▶ Saved data entries:
==============================
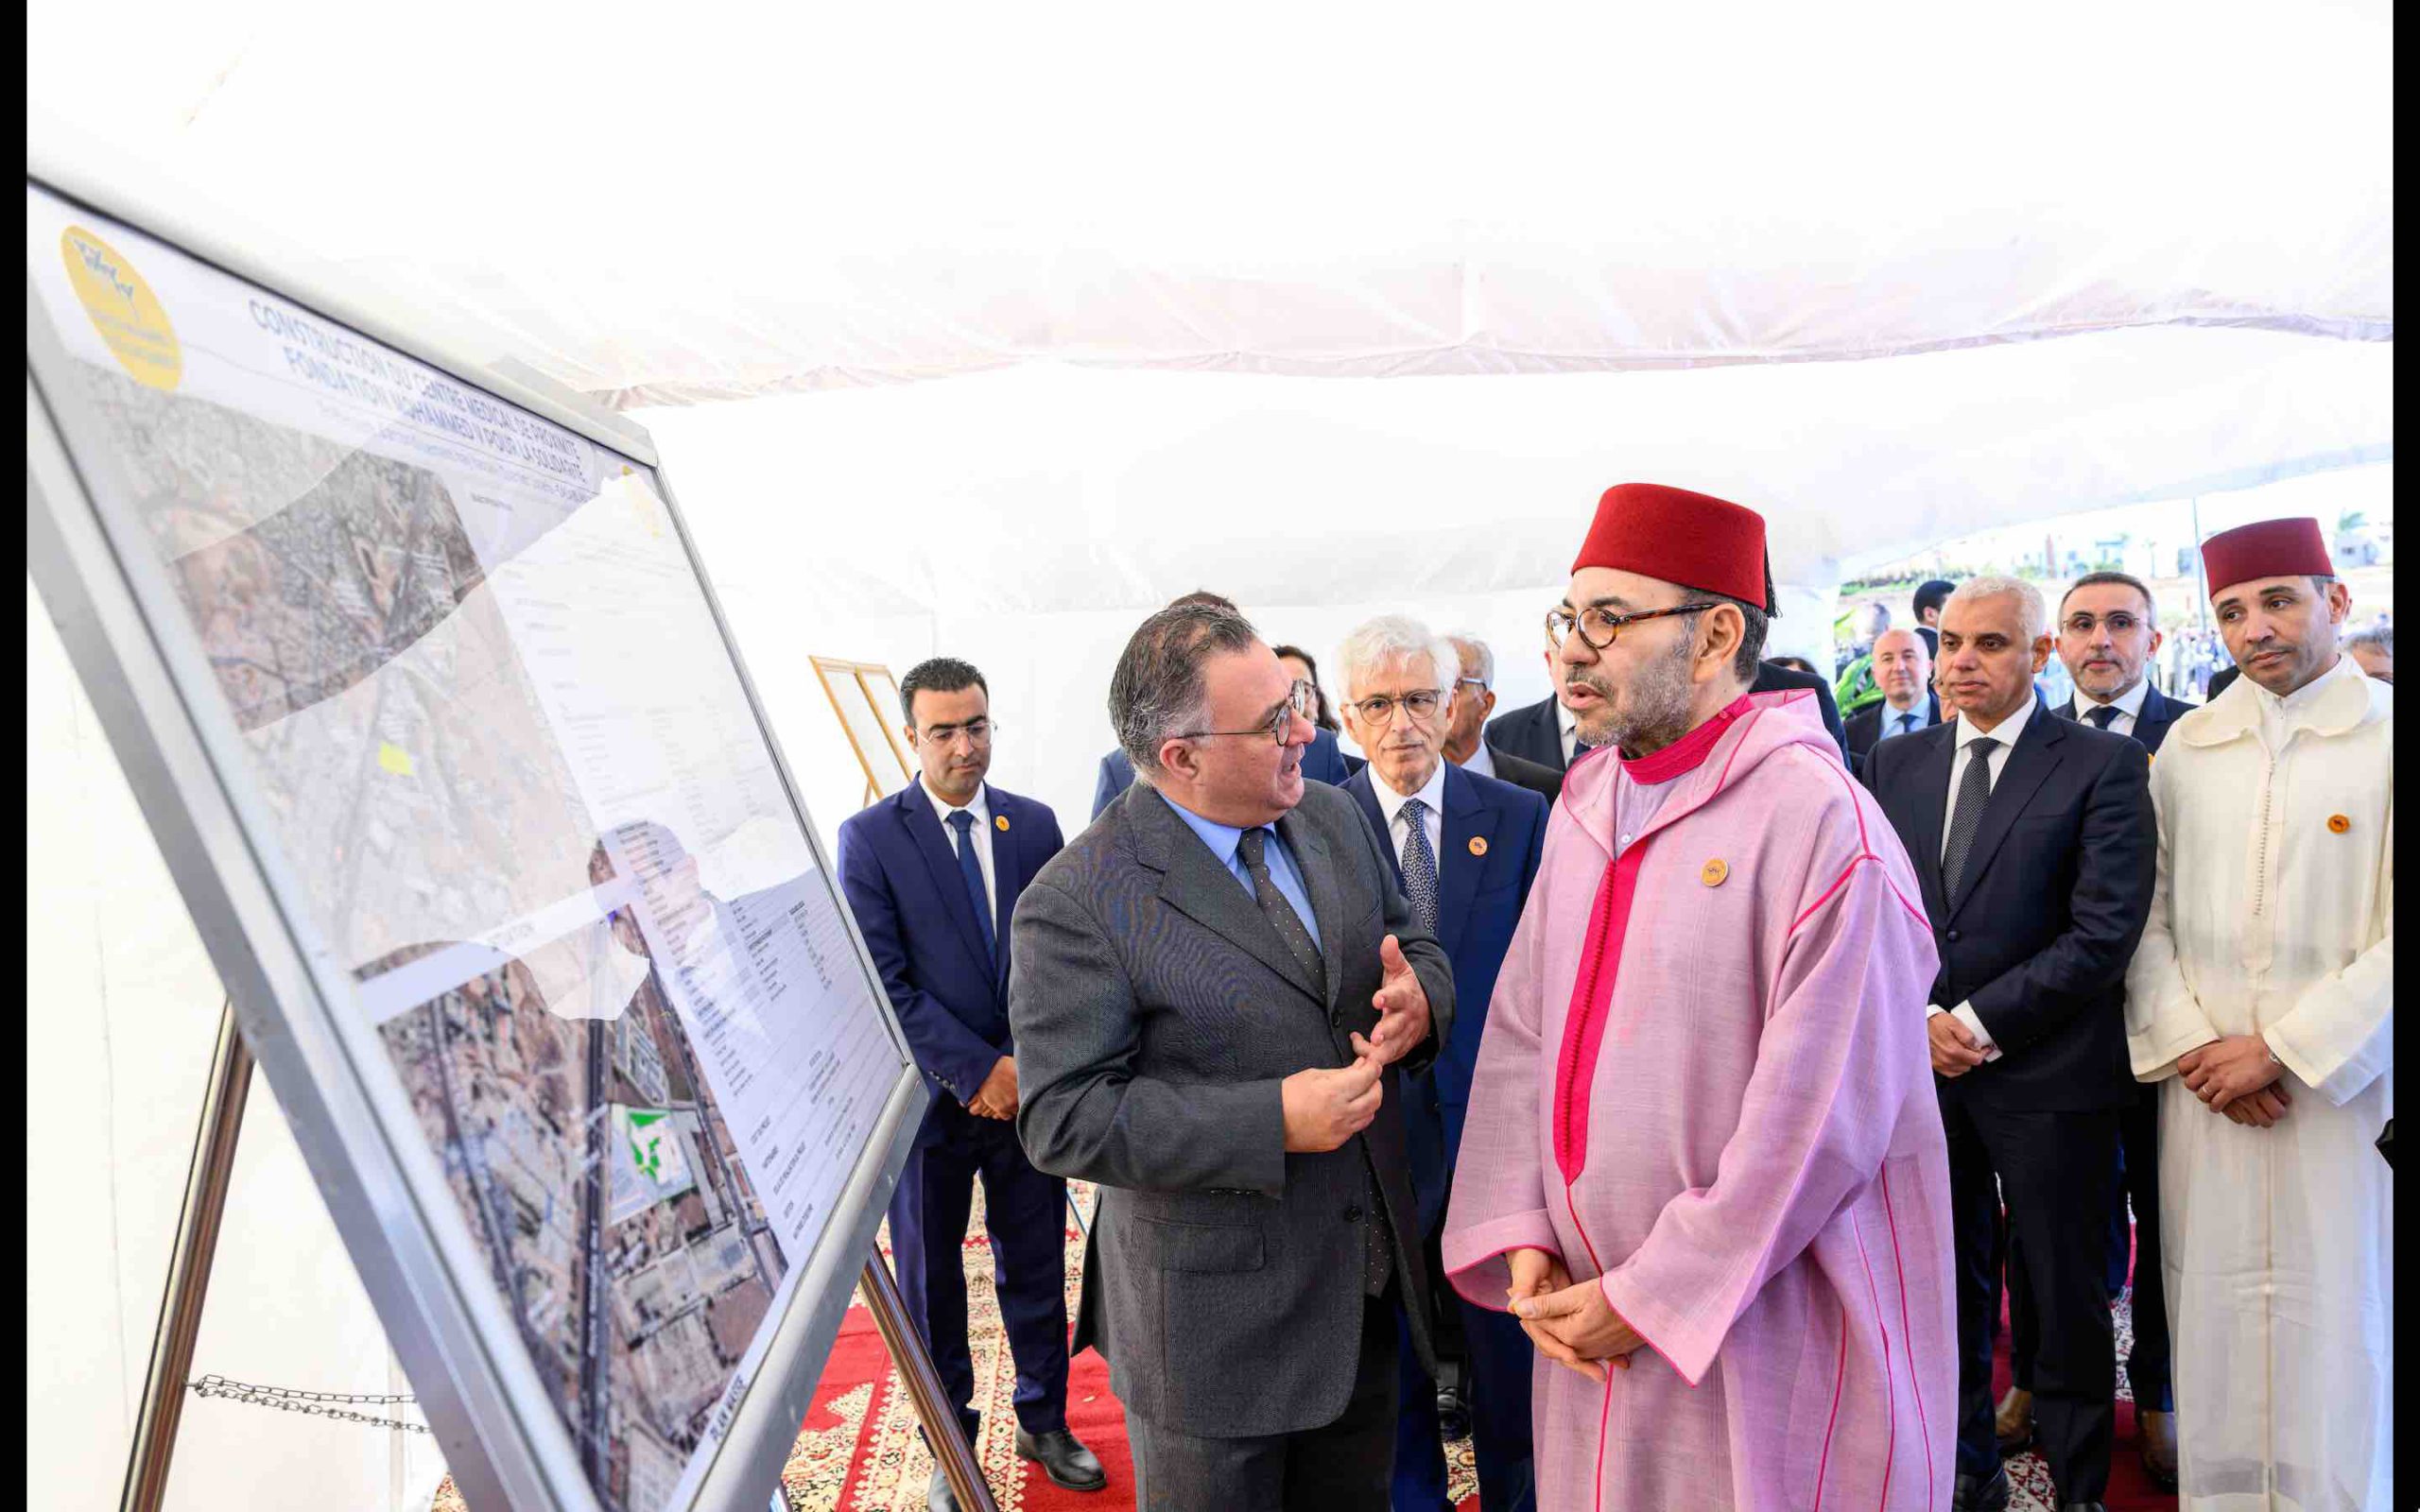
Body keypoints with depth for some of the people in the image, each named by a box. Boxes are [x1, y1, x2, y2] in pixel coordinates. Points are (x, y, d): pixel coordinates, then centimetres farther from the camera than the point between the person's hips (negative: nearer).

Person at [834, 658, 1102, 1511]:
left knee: (1038, 1270, 13)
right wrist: (977, 1071, -15)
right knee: (931, 1282, 12)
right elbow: (882, 983, -11)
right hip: (931, 1094, -2)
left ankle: (1044, 1424, 33)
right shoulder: (869, 838, -7)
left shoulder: (1035, 826, 3)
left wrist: (1024, 1062, -8)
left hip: (1030, 1086, 3)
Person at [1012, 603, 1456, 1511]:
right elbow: (1063, 1118, -21)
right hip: (1215, 1316, -6)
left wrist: (1419, 1001, -13)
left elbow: (1416, 949, 12)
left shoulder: (1333, 819, 1)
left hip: (1366, 1281, 6)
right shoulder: (1077, 901, -20)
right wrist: (1272, 1122, -27)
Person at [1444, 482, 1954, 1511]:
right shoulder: (1585, 805, 3)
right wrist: (1518, 1237, -4)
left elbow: (1819, 1122, -20)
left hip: (1758, 1340, -6)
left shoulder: (1820, 823, -18)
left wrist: (1652, 1299, -15)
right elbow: (1521, 1031, 5)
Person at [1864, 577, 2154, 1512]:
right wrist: (1917, 1019, -7)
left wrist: (1978, 1022, -13)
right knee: (1947, 1286, 13)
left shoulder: (2103, 765, -4)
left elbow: (2105, 930, -12)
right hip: (1920, 1068, 4)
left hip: (2046, 1076, -3)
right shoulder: (1895, 765, 8)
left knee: (2066, 1295, 10)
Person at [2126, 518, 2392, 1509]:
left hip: (2341, 1084, -2)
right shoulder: (2187, 745, 6)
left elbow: (2397, 939, -9)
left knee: (2335, 1332, 5)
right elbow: (2147, 915, 7)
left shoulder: (2385, 736, -4)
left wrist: (2281, 1049, -12)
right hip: (2206, 1085, 3)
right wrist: (2191, 1045, -5)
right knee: (2210, 1313, 8)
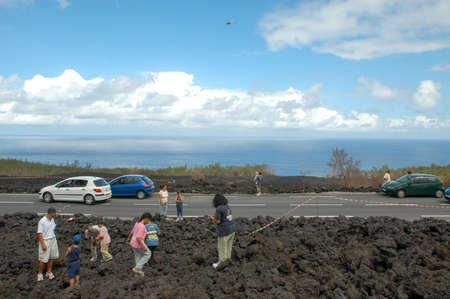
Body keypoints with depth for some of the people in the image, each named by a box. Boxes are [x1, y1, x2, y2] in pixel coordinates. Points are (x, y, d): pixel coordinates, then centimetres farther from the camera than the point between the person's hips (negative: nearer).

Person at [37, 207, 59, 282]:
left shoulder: (52, 219, 2)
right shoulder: (42, 221, -22)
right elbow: (39, 234, -19)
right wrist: (43, 245, -21)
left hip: (53, 240, 7)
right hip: (45, 241, -7)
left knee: (51, 257, 11)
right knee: (43, 259, -1)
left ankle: (49, 273, 24)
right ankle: (40, 273, 20)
==============================
▶ Exercise:
Copy all of the lines above, switching "Person at" to "Figure at" wherever it appears and keeping everything else the same. Leave out the pictures.

▶ Completed task:
Body keypoints with depth for some of the people in the image, each named by a box. Boxes are [x1, y1, x2, y2] in pixel coordinates. Points are (x, y, d): pixel coordinates, then centimetres farther from the camera than the point between the person's hips (negative: nearer).

Figure at [834, 658, 1102, 1511]:
left knee: (1038, 1270, 13)
right wrist: (977, 1071, -15)
right knee: (931, 1282, 12)
right elbow: (882, 983, -11)
right hip: (931, 1094, -2)
left ankle: (1044, 1424, 33)
right shoulder: (869, 838, -7)
left shoulder: (1035, 826, 3)
left wrist: (1024, 1062, -8)
left hip: (1030, 1086, 3)
Figure at [1012, 603, 1456, 1511]:
right elbow: (1063, 1118, -21)
right hip: (1215, 1316, -6)
left wrist: (1419, 1001, -13)
left elbow: (1416, 949, 12)
left shoulder: (1333, 819, 1)
left hip: (1366, 1281, 6)
right shoulder: (1077, 901, -20)
right wrist: (1272, 1122, -27)
Figure at [1444, 482, 1954, 1511]:
right shoulder: (1585, 805, 3)
right wrist: (1518, 1237, -4)
left elbow: (1819, 1122, -20)
left hip: (1758, 1340, -6)
left shoulder: (1820, 823, -18)
left wrist: (1652, 1299, -15)
right elbow: (1521, 1031, 5)
Figure at [1864, 577, 2154, 1512]:
right wrist: (1917, 1019, -7)
left wrist: (1978, 1022, -13)
right knee: (1947, 1286, 13)
left shoulder: (2103, 765, -4)
left elbow: (2105, 930, -12)
right hip: (1920, 1068, 4)
left hip: (2046, 1076, -3)
right shoulder: (1895, 765, 8)
left knee: (2066, 1295, 10)
Figure at [2126, 518, 2392, 1509]:
left hip: (2341, 1084, -2)
right shoulder: (2187, 745, 6)
left elbow: (2397, 939, -9)
left knee: (2335, 1332, 5)
right elbow: (2147, 915, 7)
left shoulder: (2385, 736, -4)
left wrist: (2281, 1049, -12)
right hip: (2206, 1085, 3)
right wrist: (2191, 1045, -5)
right knee: (2210, 1313, 8)
Body keypoints with depth for some of the people in the image, each named by a box. Boxes are [x1, y1, x2, y2] in pixel coordinates. Points are (x, y, d): pixel coordinates, then centimetres farther from the camera than the point between the person's hips (negative: nearer).

Figure at [37, 207, 59, 282]:
left shoulder: (52, 219, 2)
right shoulder: (42, 221, -22)
right elbow: (39, 234, -19)
right wrist: (43, 245, -21)
left hip: (53, 240, 7)
right hip: (45, 241, -7)
left knee: (51, 257, 11)
right knee: (43, 259, -1)
left ankle: (49, 273, 24)
right ankle: (40, 273, 20)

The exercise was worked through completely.